Text-based AI models (chatbots) are AI-powered programs capable of generating text on any topic.
Text-based AI models (chatbots) can solve school assignments, take exams, write essays, and generate computer programs. Popular text-based AI models such as ChatGPT, Gemini, and Claude are based on large language models (LLMs) and fall under the field of natural language processing (NLP), which focuses on the interaction between computers and human language.
These models are trained to simulate conversations, answer questions, generate content, and perform other language-based tasks based on the input (a prompt) they receive.
The distinctive feature of text-based AI models compared to other AI systems is evident from their name – text-based AI models create and process text. While text-based AI models are designed using natural language processing (NLP), AI models for image generation, for example, rely on entirely different foundational models, specifically machine vision models. Computer vision systems, for instance, are built to interpret and process visual data, enabling machines to identify objects, analyse images, and make decisions based on visual input.
The primary function of text-based AI models is natural language processing—they generate and refine text, unlike other AI systems that focus on processing visual or spatial data.
In the field of robotics, AI is used for physical interaction with the environment, enabling machines to control movement, respond to sensory feedback, or solve spatial tasks. These systems make real-time decisions based on data from sensors, cameras, or other input streams.
Text-based AI models rely almost exclusively on textual data, both during training and operation. They are trained on massive amounts of written content, allowing them to learn grammar, syntax, and word meanings in different contexts. This text-based training makes them highly effective for language-related tasks but less suited for processing other data types, such as audio or visual inputs. Despite their focus on text, many widely used text-based AI models (e.g., ChatGPT) are integrated with other foundational models capable of recognizing text in images and audio. This expands their functionality beyond language tasks—for example, they can solve a math problem based on a photo taken with a smartphone.
The learning mechanisms of text-based AI models also differ from those used in other AI fields. These models are typically trained using unsupervised or semi-supervised learning, leveraging large text-based datasets. Their goal is to identify linguistic patterns – how words and sentences are structured – so they can predict the next word in a sequence. This predictive capability enables them to generate coherent responses to user input.
Text-based AI models are trained on extensive textual datasets, which helps them develop an understanding of grammar, syntax, and language patterns, making them highly effective for text-based tasks.

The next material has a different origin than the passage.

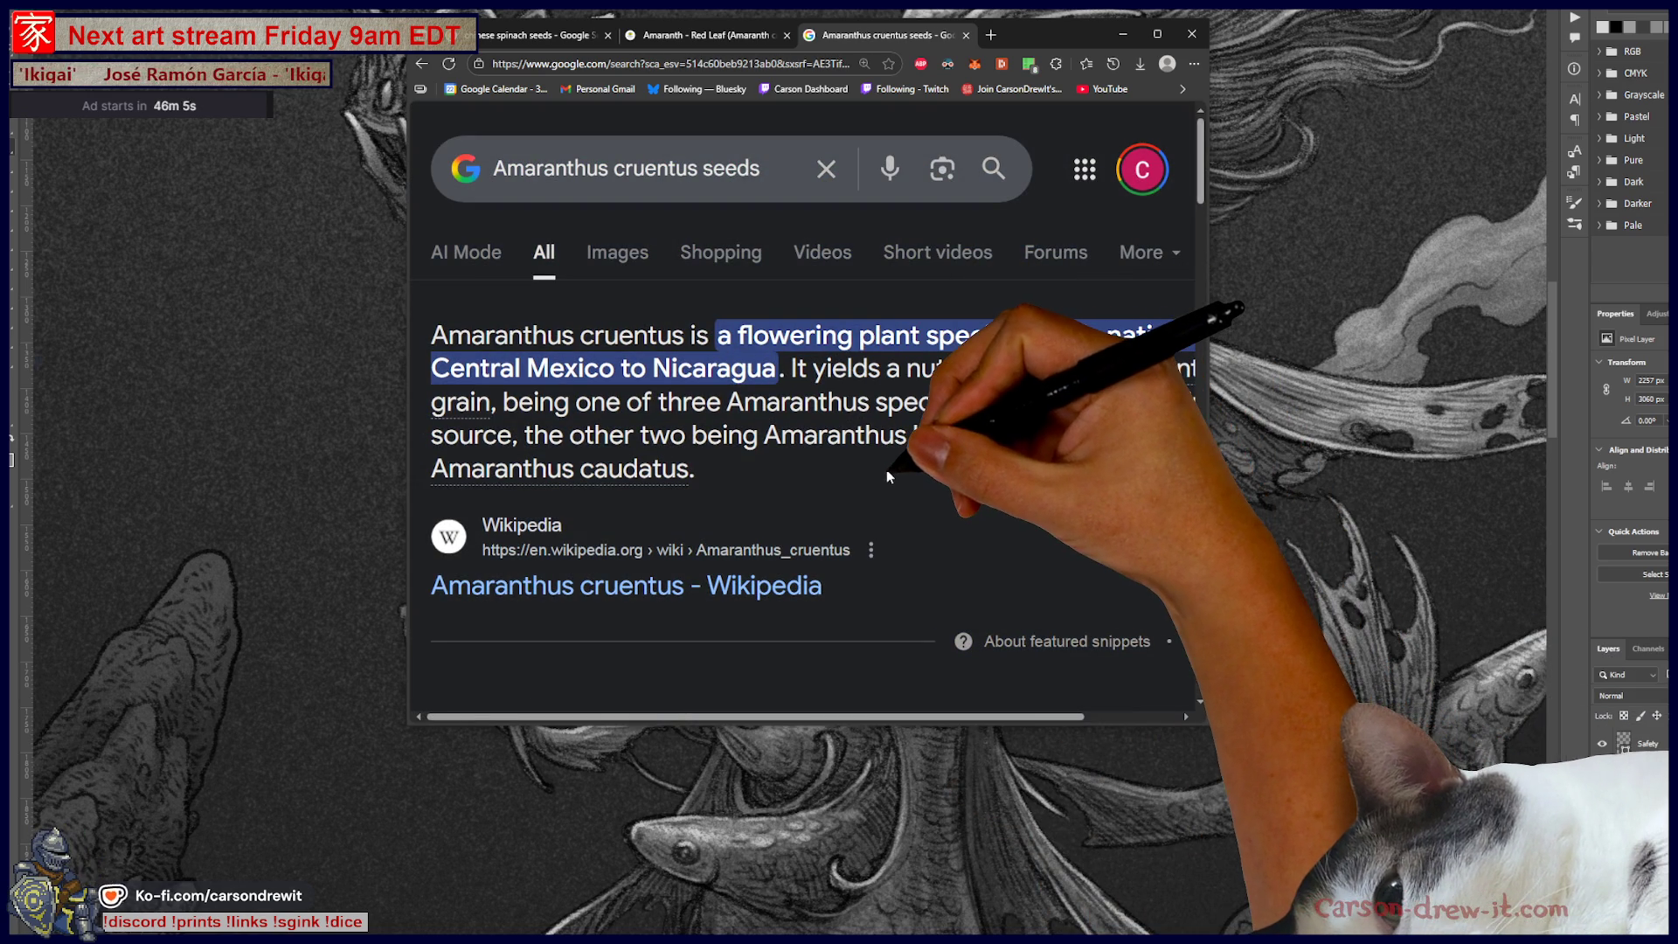
{"action": "scroll", "coordinate": [878, 421], "scroll_direction": "right", "scroll_amount": 3}
{"action": "scroll", "coordinate": [883, 418], "scroll_direction": "left", "scroll_amount": 3}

Other AI systems, such as those utilising reinforcement learning, operate under a different paradigm. Instead of training on static datasets, these models learn by interacting with their environment and receiving feedback in the form of rewards or penalties. This approach is commonly used in robotics and game AI, where the model refines its strategies or behaviours over time to maximise performance or rewards. For example, AI models trained via reinforcement learning can learn to play chess through trial and error, improving their decision-making process with each game.
Although text-based AI models fall under the category of narrow AI, they are often perceived as broader in scope than other generative AI models, such as those designed for image creation. This is because text-based AI can handle an exceptionally wide range of tasks, including writing research papers, finding sources, language learning, translation, and providing expertise across various academic fields. Even though models like ChatGPT can recognize text in images and respond through spoken output, they still remain within the domain of narrow AI.
To train an AI model, it is necessary to have as much high-quality data as possible. The GPT-4o model has 100 trillion parameters. The AI uses data for learning by identifying patterns and relationships within it, optimising parameters, and adjusting them so that the model can make the most accurate predictions possible.